(MATERIAL FOR THE TASK Opens)

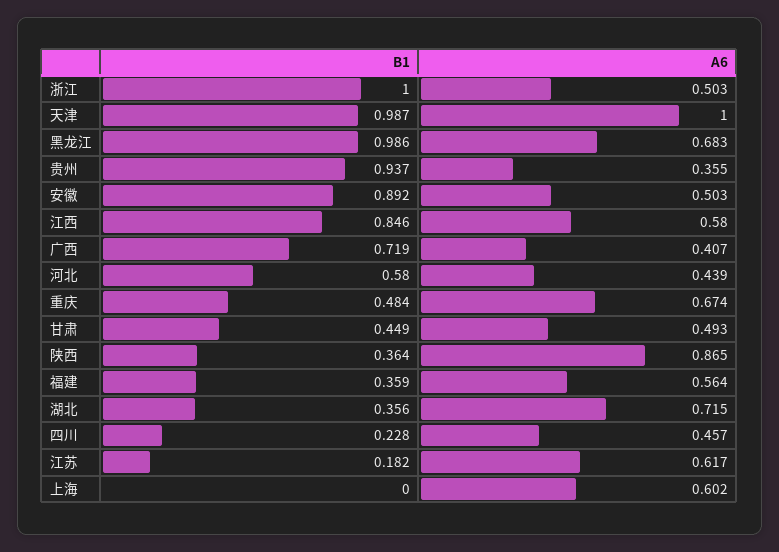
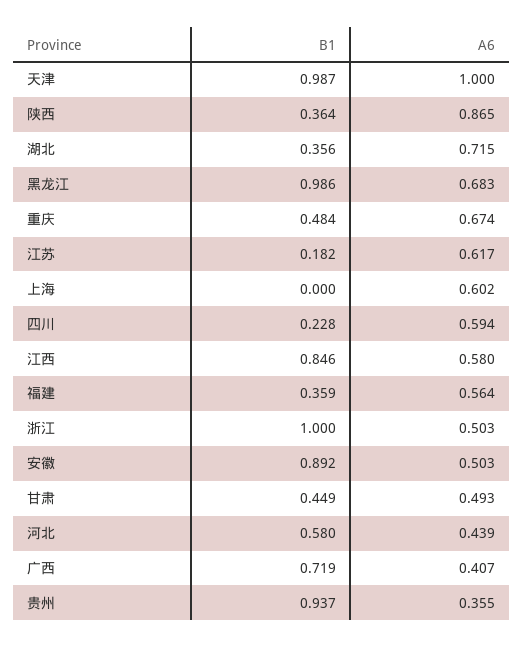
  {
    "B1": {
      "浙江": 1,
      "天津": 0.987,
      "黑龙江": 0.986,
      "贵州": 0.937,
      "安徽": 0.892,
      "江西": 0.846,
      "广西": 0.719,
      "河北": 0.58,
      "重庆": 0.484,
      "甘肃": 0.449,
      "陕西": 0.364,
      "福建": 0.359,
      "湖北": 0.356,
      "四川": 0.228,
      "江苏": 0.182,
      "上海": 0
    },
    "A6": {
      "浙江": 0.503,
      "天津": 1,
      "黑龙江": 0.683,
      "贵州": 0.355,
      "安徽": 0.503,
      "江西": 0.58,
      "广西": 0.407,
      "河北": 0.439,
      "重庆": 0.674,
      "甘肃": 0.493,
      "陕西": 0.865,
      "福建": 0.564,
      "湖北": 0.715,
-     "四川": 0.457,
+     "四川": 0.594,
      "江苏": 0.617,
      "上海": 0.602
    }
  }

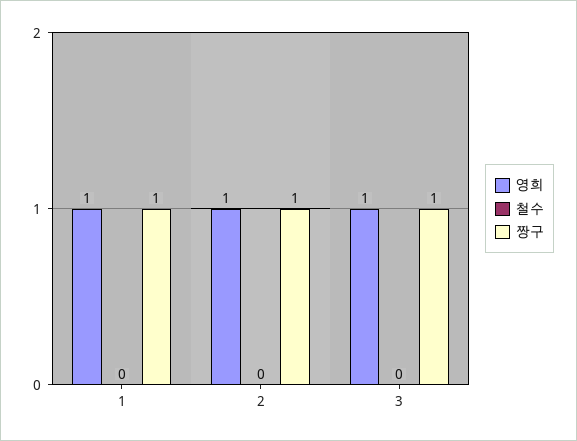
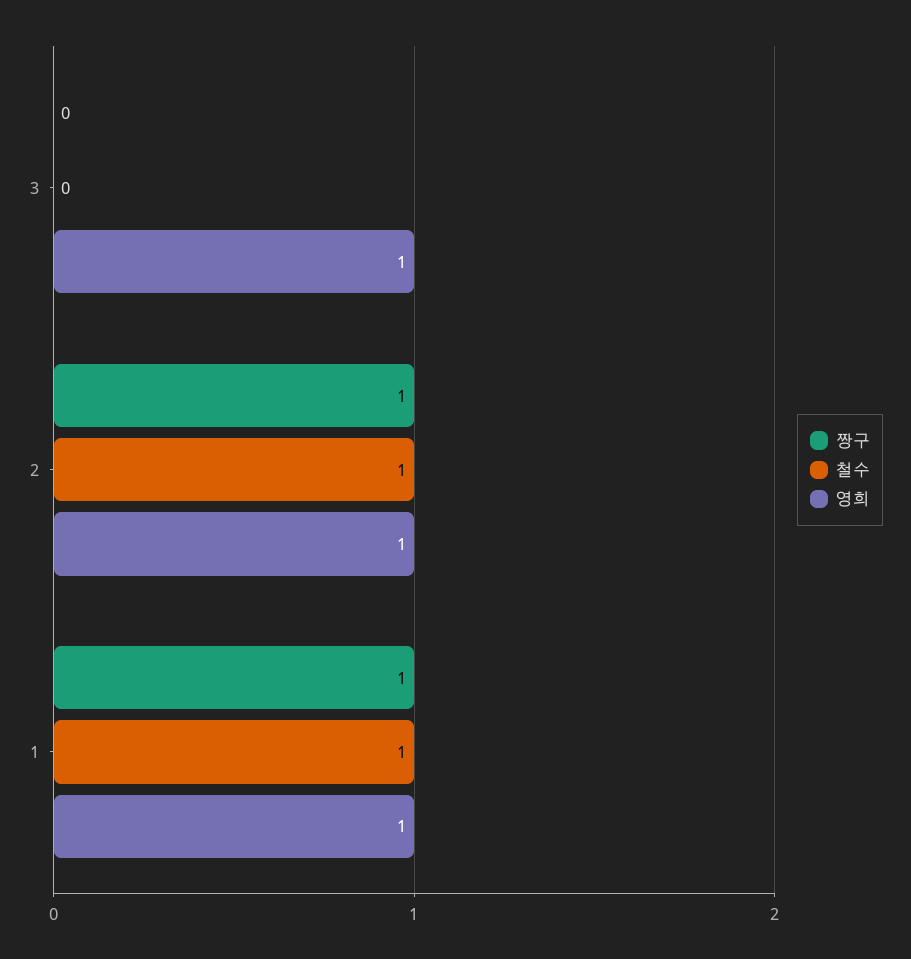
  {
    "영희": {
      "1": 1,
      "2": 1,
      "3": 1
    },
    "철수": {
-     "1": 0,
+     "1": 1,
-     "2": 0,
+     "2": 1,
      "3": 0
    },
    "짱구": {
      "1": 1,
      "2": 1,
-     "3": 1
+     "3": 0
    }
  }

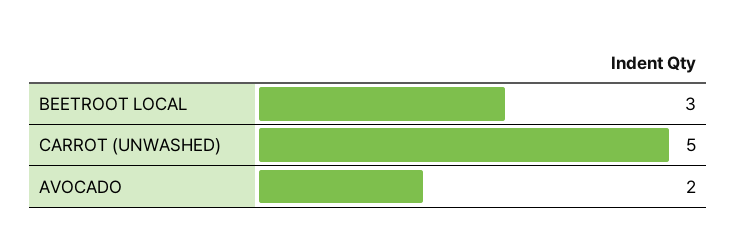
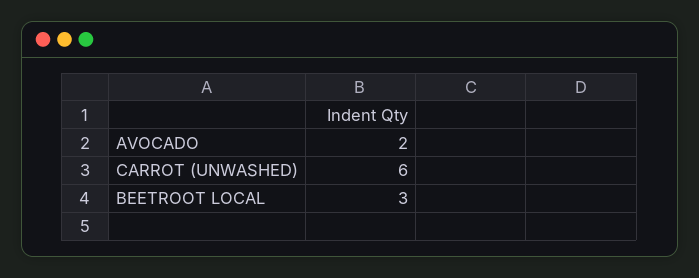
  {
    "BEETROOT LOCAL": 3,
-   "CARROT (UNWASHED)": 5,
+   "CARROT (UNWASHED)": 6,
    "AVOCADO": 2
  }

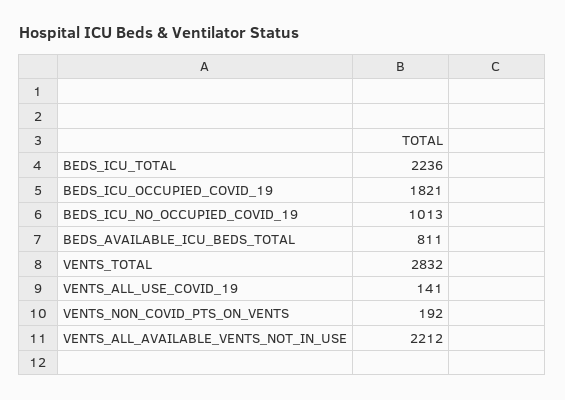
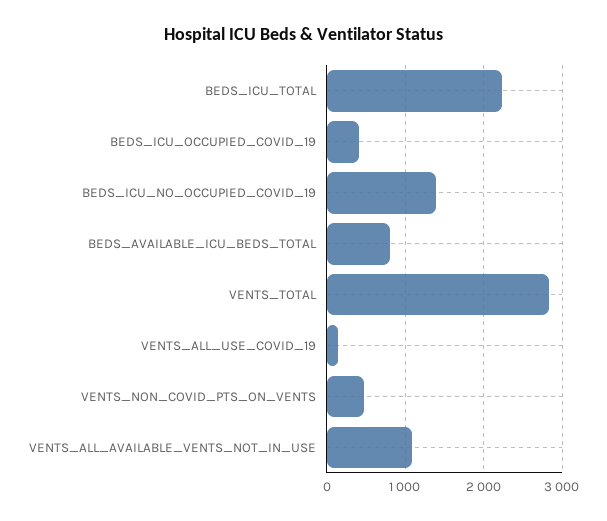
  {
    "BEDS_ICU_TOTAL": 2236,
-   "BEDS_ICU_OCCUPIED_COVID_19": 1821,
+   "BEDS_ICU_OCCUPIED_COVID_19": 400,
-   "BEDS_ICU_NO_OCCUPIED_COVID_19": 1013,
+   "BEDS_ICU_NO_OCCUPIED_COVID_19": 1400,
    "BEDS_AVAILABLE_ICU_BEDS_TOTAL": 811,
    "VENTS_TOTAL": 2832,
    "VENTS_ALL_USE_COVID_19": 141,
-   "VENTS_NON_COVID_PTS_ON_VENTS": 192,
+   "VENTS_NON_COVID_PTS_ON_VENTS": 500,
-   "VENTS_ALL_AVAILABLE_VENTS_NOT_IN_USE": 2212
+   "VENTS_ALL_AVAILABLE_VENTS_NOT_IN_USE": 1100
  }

(MATERIAL FOR THE TASK Closes)

### JOB
When you reach a picture, pass over it; write out all other material exactly.

### RESULT OF THIS EXERCISE
  {
    "B1": {
      "浙江": 1,
      "天津": 0.987,
      "黑龙江": 0.986,
      "贵州": 0.937,
      "安徽": 0.892,
      "江西": 0.846,
      "广西": 0.719,
      "河北": 0.58,
      "重庆": 0.484,
      "甘肃": 0.449,
      "陕西": 0.364,
      "福建": 0.359,
      "湖北": 0.356,
      "四川": 0.228,
      "江苏": 0.182,
      "上海": 0
    },
    "A6": {
      "浙江": 0.503,
      "天津": 1,
      "黑龙江": 0.683,
      "贵州": 0.355,
      "安徽": 0.503,
      "江西": 0.58,
      "广西": 0.407,
      "河北": 0.439,
      "重庆": 0.674,
      "甘肃": 0.493,
      "陕西": 0.865,
      "福建": 0.564,
      "湖北": 0.715,
-     "四川": 0.457,
+     "四川": 0.594,
      "江苏": 0.617,
      "上海": 0.602
    }
  }

  {
    "영희": {
      "1": 1,
      "2": 1,
      "3": 1
    },
    "철수": {
-     "1": 0,
+     "1": 1,
-     "2": 0,
+     "2": 1,
      "3": 0
    },
    "짱구": {
      "1": 1,
      "2": 1,
-     "3": 1
+     "3": 0
    }
  }

  {
    "BEETROOT LOCAL": 3,
-   "CARROT (UNWASHED)": 5,
+   "CARROT (UNWASHED)": 6,
    "AVOCADO": 2
  }

  {
    "BEDS_ICU_TOTAL": 2236,
-   "BEDS_ICU_OCCUPIED_COVID_19": 1821,
+   "BEDS_ICU_OCCUPIED_COVID_19": 400,
-   "BEDS_ICU_NO_OCCUPIED_COVID_19": 1013,
+   "BEDS_ICU_NO_OCCUPIED_COVID_19": 1400,
    "BEDS_AVAILABLE_ICU_BEDS_TOTAL": 811,
    "VENTS_TOTAL": 2832,
    "VENTS_ALL_USE_COVID_19": 141,
-   "VENTS_NON_COVID_PTS_ON_VENTS": 192,
+   "VENTS_NON_COVID_PTS_ON_VENTS": 500,
-   "VENTS_ALL_AVAILABLE_VENTS_NOT_IN_USE": 2212
+   "VENTS_ALL_AVAILABLE_VENTS_NOT_IN_USE": 1100
  }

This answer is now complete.